Para Luiz, o aroma ácido, às vezes, tem intenção de mascarar algum defeito real do alimento - ou algo que culturalmente se convencionou chamar de defeito, como atenuar o cheiro forte de peixe fresco. “A gente tem costume de achar o cheiro do peixe estranho e coloca limão para camuflar um gosto que parece não tão bom. No restaurante, escolhemos bons peixes e evito, nesse caso, marinar, para valorizar o produto que oferecemos.”

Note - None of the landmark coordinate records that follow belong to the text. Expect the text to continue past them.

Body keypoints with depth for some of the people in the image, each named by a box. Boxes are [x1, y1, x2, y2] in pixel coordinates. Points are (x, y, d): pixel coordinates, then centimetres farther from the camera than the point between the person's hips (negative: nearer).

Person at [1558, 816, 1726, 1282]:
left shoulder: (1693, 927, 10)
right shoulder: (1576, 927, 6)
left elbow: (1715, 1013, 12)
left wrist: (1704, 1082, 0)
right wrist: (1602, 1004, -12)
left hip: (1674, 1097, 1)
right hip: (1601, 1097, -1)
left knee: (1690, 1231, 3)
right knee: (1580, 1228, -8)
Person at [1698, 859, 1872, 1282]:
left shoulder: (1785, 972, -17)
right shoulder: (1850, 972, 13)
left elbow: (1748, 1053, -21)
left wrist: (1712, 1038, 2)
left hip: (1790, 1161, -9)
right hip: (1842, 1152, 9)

Marinadas precisam de tempo, “dormir na geladeira”. É antagônico, mas faz sentido: para “acelerar” o efeito do fogo depois, amaciando e transportando sabor, começa-se o processo fora dele, durante horas. Luiz, a propósito, não usa legumes crus na marinada. Costuma picá-los e cozê-los antes, para extrair o máximo de sabor. Vale lembrar: nas marinadas mais complexas e longas, não se usa sal.
Vinho poderoso
Vinhos mais estruturados são os melhores para marinadas, segundo Luiz Filipe e Didier Labbé, do Didier, Bib Gourmand do Rio de acento francês. O clássico boeuf bourguignon servido na casa é feito com cupim marinado por 24 horas no vinho tinto (de preferência um exemplar da Borgonha) com aipo, cebola, cenoura (a trinca que forma o mirepoix, base de sabor de um tipo de culinária francesa) e talo de salsão. No dia seguinte, a carne é cozida em panela comum por duas horas, com acréscimo de caldo de carne e na própria marinada.

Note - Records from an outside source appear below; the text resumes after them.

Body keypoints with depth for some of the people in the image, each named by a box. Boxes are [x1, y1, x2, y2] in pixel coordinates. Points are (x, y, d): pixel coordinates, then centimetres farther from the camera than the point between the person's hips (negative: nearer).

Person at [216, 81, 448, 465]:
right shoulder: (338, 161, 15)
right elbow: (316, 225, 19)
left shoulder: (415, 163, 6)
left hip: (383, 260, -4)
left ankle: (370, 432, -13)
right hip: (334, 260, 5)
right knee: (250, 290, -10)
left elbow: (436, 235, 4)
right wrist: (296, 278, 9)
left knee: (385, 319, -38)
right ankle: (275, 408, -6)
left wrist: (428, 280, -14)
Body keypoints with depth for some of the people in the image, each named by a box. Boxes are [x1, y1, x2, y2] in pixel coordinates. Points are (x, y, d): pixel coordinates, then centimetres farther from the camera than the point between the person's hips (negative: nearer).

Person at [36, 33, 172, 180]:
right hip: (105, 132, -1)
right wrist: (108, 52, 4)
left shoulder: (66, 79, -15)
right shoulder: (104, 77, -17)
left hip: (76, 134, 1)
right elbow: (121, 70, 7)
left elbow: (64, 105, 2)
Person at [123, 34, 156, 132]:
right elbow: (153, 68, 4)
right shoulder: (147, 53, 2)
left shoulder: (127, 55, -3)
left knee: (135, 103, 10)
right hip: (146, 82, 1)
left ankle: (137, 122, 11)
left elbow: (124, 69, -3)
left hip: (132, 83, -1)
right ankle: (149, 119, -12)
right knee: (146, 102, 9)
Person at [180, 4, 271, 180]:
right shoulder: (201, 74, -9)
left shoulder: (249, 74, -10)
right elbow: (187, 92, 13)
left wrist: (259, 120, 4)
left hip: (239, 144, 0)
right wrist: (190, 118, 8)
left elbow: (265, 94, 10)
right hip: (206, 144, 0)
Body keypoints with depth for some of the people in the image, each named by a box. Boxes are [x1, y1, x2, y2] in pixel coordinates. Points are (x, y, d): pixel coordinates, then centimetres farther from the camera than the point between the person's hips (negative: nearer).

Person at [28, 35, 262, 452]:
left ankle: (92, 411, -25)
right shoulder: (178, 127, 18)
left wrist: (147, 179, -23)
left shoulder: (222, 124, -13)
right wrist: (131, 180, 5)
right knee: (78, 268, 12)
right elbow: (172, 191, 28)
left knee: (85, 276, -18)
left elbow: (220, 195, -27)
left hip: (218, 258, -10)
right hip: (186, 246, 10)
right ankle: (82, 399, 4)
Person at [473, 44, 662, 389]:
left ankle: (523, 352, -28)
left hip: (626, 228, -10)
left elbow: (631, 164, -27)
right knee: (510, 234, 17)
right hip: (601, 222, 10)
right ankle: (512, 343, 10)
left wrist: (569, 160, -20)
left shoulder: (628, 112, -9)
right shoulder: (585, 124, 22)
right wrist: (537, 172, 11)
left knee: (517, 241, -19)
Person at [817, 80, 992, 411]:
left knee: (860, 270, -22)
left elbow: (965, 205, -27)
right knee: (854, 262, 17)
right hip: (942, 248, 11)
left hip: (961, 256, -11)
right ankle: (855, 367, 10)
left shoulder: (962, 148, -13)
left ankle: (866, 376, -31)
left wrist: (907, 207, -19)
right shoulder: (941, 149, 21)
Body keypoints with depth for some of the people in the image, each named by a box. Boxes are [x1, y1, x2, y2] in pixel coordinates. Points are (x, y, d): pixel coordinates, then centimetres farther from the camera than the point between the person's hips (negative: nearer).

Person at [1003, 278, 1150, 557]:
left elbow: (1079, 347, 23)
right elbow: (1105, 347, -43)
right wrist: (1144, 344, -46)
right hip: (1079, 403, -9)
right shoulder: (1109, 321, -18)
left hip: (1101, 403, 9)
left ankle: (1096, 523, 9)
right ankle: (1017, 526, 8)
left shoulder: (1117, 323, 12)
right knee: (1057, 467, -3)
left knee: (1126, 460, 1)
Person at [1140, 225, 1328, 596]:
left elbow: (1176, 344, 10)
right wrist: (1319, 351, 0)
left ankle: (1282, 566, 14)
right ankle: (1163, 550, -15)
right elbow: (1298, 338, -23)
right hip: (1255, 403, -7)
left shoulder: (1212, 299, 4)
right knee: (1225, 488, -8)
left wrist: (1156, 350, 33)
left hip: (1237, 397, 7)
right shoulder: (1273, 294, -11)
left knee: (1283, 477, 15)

Boeuf bourguignon, do Didier Restaurante. Foto: Felipe Archer/Agência Maré
Uma das estrelas do cardápio do Didier é fettuccine acompanhado de coelho assado e desfiado. Carne mais delicada, ela ganha sabores com mais facilidade. Antes de levar ao fogo, o chef marina o coelho cortado em pedaços por cerca de 4 horas, também em vinho tinto e com o mirepoix.
Mistura oriental
Na cultura japonesa, a marinada também é lei. “Em nosso caso, aqui no Kuro, usamos a marinada para trazer sabor para a carne. É um processo que transforma dentro e fora, em pratos que depois são cozidos”, afirma Gerard Barberan.
A barriga de porco marinada, servida em um pão chinês, no Kuro. Foto: Divulgação
Uma solução de salmoura (10% de sal marinho do total de água) e temperos também é usada, no caso de o chef precisar preparar uma quantidade maior de barriga de porco, com os mesmos temperos.
Buta no kakuni, preparo tradicional nas casas japonesas que servem comida quente, consiste em barriga de porco cozida em dashi, shoyu e saquê. No Kuro, O Prato MICHELIN de São Paulo, a carne é marinada por 12 horas em gengibre picado, alho descascado e sumo de laranjas.